Côté social, le groupe veut renforcer le lien avec les consommateurs, en créant notamment un site internet. Le social, c’est aussi permettre aux producteurs de bien vivre de leur métier. L’idée est d’améliorer encore le système de garantie, au-delà du prix plancher actuel de 1,20 €/kg carcasse. L’attractivité du métier enfin passe par une amélioration des conditions de travail, en réduisant la pénibilité des tâches spécifiques à ce mode de production (manutention des porcs, paillage, curage) et en intégrer mieux le travail de l’atelier porc dans l’organisation globale de l’exploitation. Pour susciter de nouvelles vocations, les éleveurs vont organiser des visites d’élevage pour faire découvrir la production aux étudiants en agriculture. Ils ne manqueront pas d’arguments.

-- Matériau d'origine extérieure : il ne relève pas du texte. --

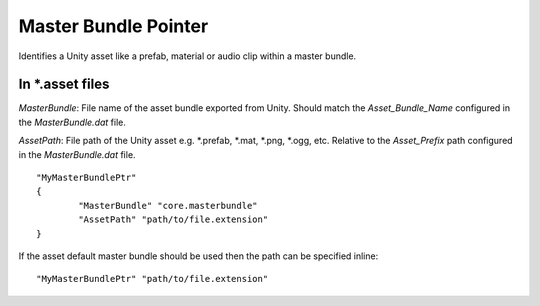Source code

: Master Bundle Pointer
=====================

Identifies a Unity asset like a prefab, material or audio clip within a master bundle.

In \*.asset files
-----------------

`MasterBundle`: File name of the asset bundle exported from Unity. Should match the `Asset_Bundle_Name` configured in the `MasterBundle.dat` file.

`AssetPath`: File path of the Unity asset e.g. \*.prefab, \*.mat, \*.png, \*.ogg, etc. Relative to the `Asset_Prefix` path configured in the `MasterBundle.dat` file.

::	
	
	"MyMasterBundlePtr"
	{
		"MasterBundle" "core.masterbundle"
		"AssetPath" "path/to/file.extension"
	}

If the asset default master bundle should be used then the path can be specified inline:

::

	"MyMasterBundlePtr" "path/to/file.extension"
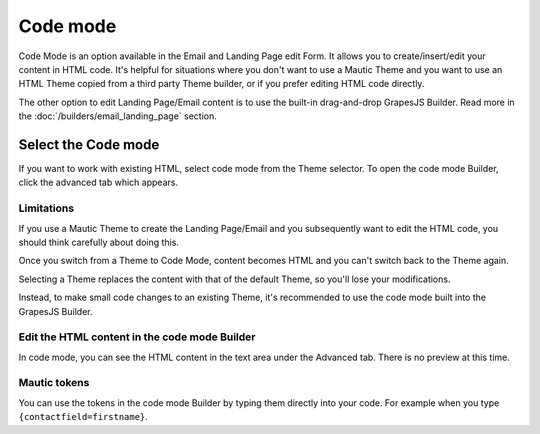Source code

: .. vale off

Code mode
##########

.. vale on

Code Mode is an option available in the Email and Landing Page edit Form. It allows you to create/insert/edit your content in HTML code. It's helpful for situations where you don't want to use a Mautic Theme and you want to use an HTML Theme copied from a third party Theme builder, or if you prefer editing HTML code directly.

The other option to edit Landing Page/Email content is to use the built-in drag-and-drop GrapesJS Builder. Read more in the :doc:`/builders/email_landing_page` section.

Select the Code mode
********************

If you want to work with existing HTML, select code mode from the Theme selector. To open the code mode Builder, click the advanced tab which appears.

.. image:: images/code-builder.png
    :width: 600
    :alt: Screenshot of code mode builder 

Limitations
===========

If you use a Mautic Theme to create the Landing Page/Email and you subsequently want to edit the HTML code, you should think carefully about doing this.

Once you switch from a Theme to Code Mode, content becomes HTML and you can't switch back to the Theme again. 

Selecting a Theme replaces the content with that of the default Theme, so you'll lose your modifications. 

Instead, to make small code changes to an existing Theme, it's recommended to use the code mode built into the GrapesJS Builder.

.. image:: images/theme-list.png
    :width: 600
    :alt: Screenshot of code mode

.. vale off

Edit the HTML content in the code mode Builder
==============================================

.. vale on

In code mode, you can see the HTML content in the text area under the Advanced tab. There is no preview at this time.

Mautic tokens
=============

You can use the tokens in the code mode Builder by typing them directly into your code. For example when you type ``{contactfield=firstname}``.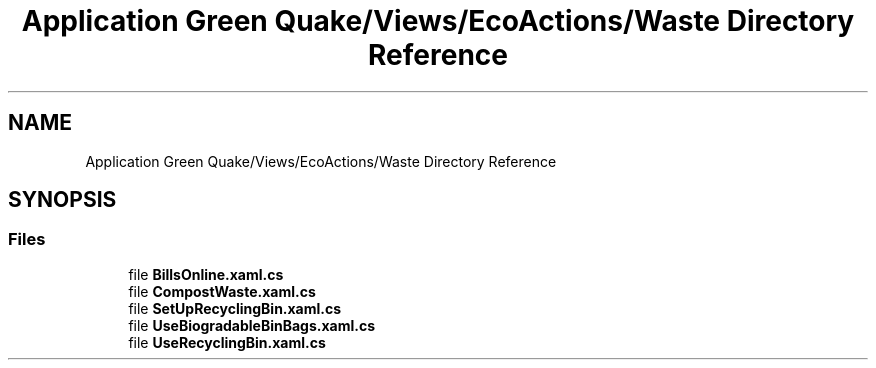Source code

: .TH "Application Green Quake/Views/EcoActions/Waste Directory Reference" 3 "Thu Apr 29 2021" "Version 1.0" "Green Quake" \" -*- nroff -*-
.ad l
.nh
.SH NAME
Application Green Quake/Views/EcoActions/Waste Directory Reference
.SH SYNOPSIS
.br
.PP
.SS "Files"

.in +1c
.ti -1c
.RI "file \fBBillsOnline\&.xaml\&.cs\fP"
.br
.ti -1c
.RI "file \fBCompostWaste\&.xaml\&.cs\fP"
.br
.ti -1c
.RI "file \fBSetUpRecyclingBin\&.xaml\&.cs\fP"
.br
.ti -1c
.RI "file \fBUseBiogradableBinBags\&.xaml\&.cs\fP"
.br
.ti -1c
.RI "file \fBUseRecyclingBin\&.xaml\&.cs\fP"
.br
.in -1c
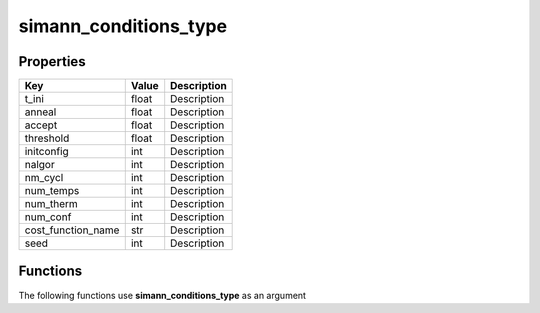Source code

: ######################
simann_conditions_type
######################


Properties
----------
.. list-table::
   :header-rows: 1

   * - Key
     - Value
     - Description
   * - t_ini
     - float
     - Description
   * - anneal
     - float
     - Description
   * - accept
     - float
     - Description
   * - threshold
     - float
     - Description
   * - initconfig
     - int
     - Description
   * - nalgor
     - int
     - Description
   * - nm_cycl
     - int
     - Description
   * - num_temps
     - int
     - Description
   * - num_therm
     - int
     - Description
   * - num_conf
     - int
     - Description
   * - cost_function_name
     - str
     - Description
   * - seed
     - int
     - Description

Functions
---------
The following functions use **simann_conditions_type** as an argument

L’EARL des Glycines croit au porc sur paille

Patricia et Laurent Serieys, EARL des glycines, produisent du Capelin depuis dix ans dans un bâtiment de 400 places et du porc de montagne sur caillebotis (736 places en 2 bâtiments). Ils disposent également de 416 places de post-sevrage (soit 1 PS pour 3 lots d’engraissement). Les porcelets sont livrés toutes les 6 à 7 semaines à 21 jours par la maternité collective de la coopérative (CAPP). L’exploitation, dont le chiffre d’affaires est assuré à 90 % par l’activité porcine, commercialise 2 800 porcs charcutiers par an, dont 35 % de Capelin de 123 kg et 180 jours d’âge. En 2016, les Capelin ont été payés 1,63 €/kg carcasse et les porcs de montagne Cantalou 1,49 €/kg, pour un cadran moyen de 1,265 €/kg, soit des plus-values respectives de 0,365 €/kg et 0,225 €/kg. Les aliments deuxième âge, croissance et finition sont fabriqués à la ferme (790 tonnes par an), hormis l’aliment de finition à la châtaigne du Capelin (qui en contient 5 %), obligatoire les quatre dernières semaines.

Après avoir progressivement arrêté presque toutes les productions bovines (hormis l’engraissement de 25 génisses) et mis les surfaces herbagères en estives, l’EARL des glycines poursuit le développement du porc sur paille avec un nouveau projet qui va voir le jour fin 2018. Une ancienne stabulation à taurillons va être transformée en engraissement sur paille (315 places) et un nouveau bâtiment, qui comprendra 300 places d’engraissement sur litière en ventilation dynamique et 420 places de PS, va être construit. Ce qui portera la capacité de production à 836 places de PS et 1 750 places d’engraissement et l’objectif de production à 4 400 porcs charcutiers par an dont 65 % de Capelin. Le coût prévisionnel du projet, qui comprend aussi la construction d’une fosse à lisier et d’un bâtiment de stockage de la paille et du fumier, s’élève à 500 000 euros. Il bénéficiera de 70 000 euros de subvention PCAE.